A bright, if breezy day on the Slamannan Plateaux with clouds scudding east, their dark bellies hinting that the weather could change any minute. It didn't and good old Sol hung in there. A fine day to seek out a couple of stones clustered in this area (according to my old OS 1:25,000 Pathfinder map).
Didn't take long to find. Odd setting I thought. Strange 'rashie' field but the circle of trees surrounding the stone had a charming air. Beech and Elm, although the wee Elms seem to be on their way out. The stone was of sandstone and I fancy I can see hints of the wavelets left in the sand during the Carboniferous. Stone and trees sat within a raised platform, having me think that there was a cairn associated with the stone.
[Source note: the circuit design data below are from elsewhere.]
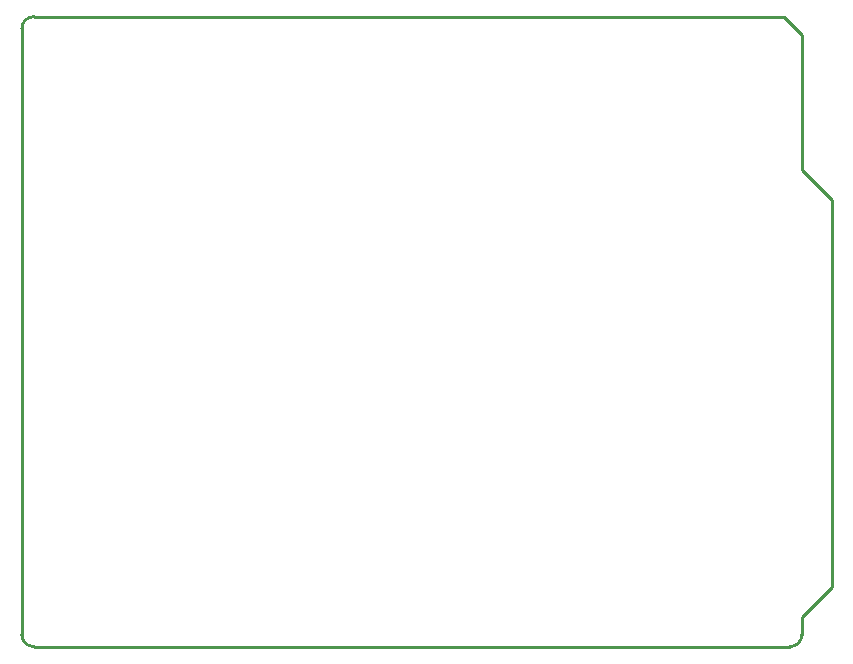
<source format=gm1>
G04*
G04 #@! TF.GenerationSoftware,Altium Limited,Altium Designer,21.1.1 (26)*
G04*
G04 Layer_Color=16776960*
%FSAX44Y44*%
%MOMM*%
G71*
G04*
G04 #@! TF.SameCoordinates,378EE943-C238-4E8C-B66D-7123103E1C21*
G04*
G04*
G04 #@! TF.FilePolarity,Positive*
G04*
G01*
G75*
%ADD17C,0.2540*%
D17*
X00000173Y00010333D02*
G03*
X00010333Y00000173I00010160J00000000D01*
G01*
Y00533573D02*
G03*
X00000173Y00523667I-00000127J-00010033D01*
G01*
X00650667Y00000173D02*
G03*
X00660573Y00010333I-00000127J00010033D01*
G01*
X00010333Y00000173D02*
X00650667D01*
X00000173Y00010333D02*
Y00523667D01*
X00010333Y00533573D02*
X00645333D01*
X00660573Y00010333D02*
Y00025573D01*
X00685973Y00050973D01*
Y00378633D01*
X00660573Y00404033D02*
X00685973Y00378633D01*
X00660573Y00404033D02*
Y00518333D01*
X00645333Y00533573D02*
X00660573Y00518333D01*
X00000173Y00010333D02*
G03*
X00010333Y00000173I00010160J00000000D01*
G01*
Y00533573D02*
G03*
X00000173Y00523667I-00000127J-00010033D01*
G01*
X00650667Y00000173D02*
G03*
X00660573Y00010333I-00000127J00010033D01*
G01*
X00010333Y00000173D02*
X00650667D01*
X00000173Y00010333D02*
Y00523667D01*
X00010333Y00533573D02*
X00645333D01*
X00660573Y00010333D02*
Y00025573D01*
X00685973Y00050973D01*
Y00378633D01*
X00660573Y00404033D02*
X00685973Y00378633D01*
X00660573Y00404033D02*
Y00518333D01*
X00645333Y00533573D02*
X00660573Y00518333D01*
M02*

</source>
The land about still didn't feel aright and I explored further as the map had referred to 'stones'. New pond for shooting and some of the old shelterbelts seem to have disappeared. Some ruined building and a collapsing dyke. Maybe the stone is built into the dyke. Still no sign. A buzzard screeches above as a cloud passes across the sun, making me shiver. Lots of grasshoppers, meadow browns, dragonflies and a jangling of Goldfinches bring me and the sun back. I returned to the other stone and said goodbye, generally feeling good about the spot.
Went on to visit Boagstown and South Bankhead but not before the "Danger!. Deep Water" (or words to that effect) sign. I reckon there has been a bit of opencast mining here. Could explain the disappearnce of one of the stones.
On getting home I decided to view Canmore before logging into the TMA. Ahh how to steal a soul's thunder..............
...........Stone 'A', situated in a small paddock on rising ground, is 0.4m by 0.2m and 1.0m high, with its main axis E-W.
Stone 'B', on top of a small rounded hillock within a circular plantation ring, measures 0.5m by 0.15m and 1.4m high.
Surveyed at 1:2500.
Visited by OS (AC) 24 April 1959
Both stones show little evidence of weathering and are probably not prehistoric.
RCAHMS 1963, visited 1954
The more northerly of the two stones recorded by the OS (1959) could not be located at the date of survey, due to the disturbance of the ground in the course of opencast mining operations, but the more southerly of the two is preserved on the top of hillock at NS 8853 7385 and matches the description of the OS (1959), having an enclosing bank around it. A local informant described the stone as a marker for a dog burial, which would confirm the view of the previous authority (RCAHMS 1963) that the stones are not antiquities in view of the limited signs of weathering on the surface of the stones, a view with which the current author would concur.
Visited by RCAHMS (PJD) 27 July 1992.........
...........Ho Hum. Guess I just saved some other numpty making the journey. Glad I found out the hard way all the same and did manage to read the Earth aright.
If anyone does fancy visiting, I reckon it may be best to park at NS882738, the former entrance to the opencast, as long as you don't block access completely. Mind out for the fly-tipping and burnt out cars. This is bandit country.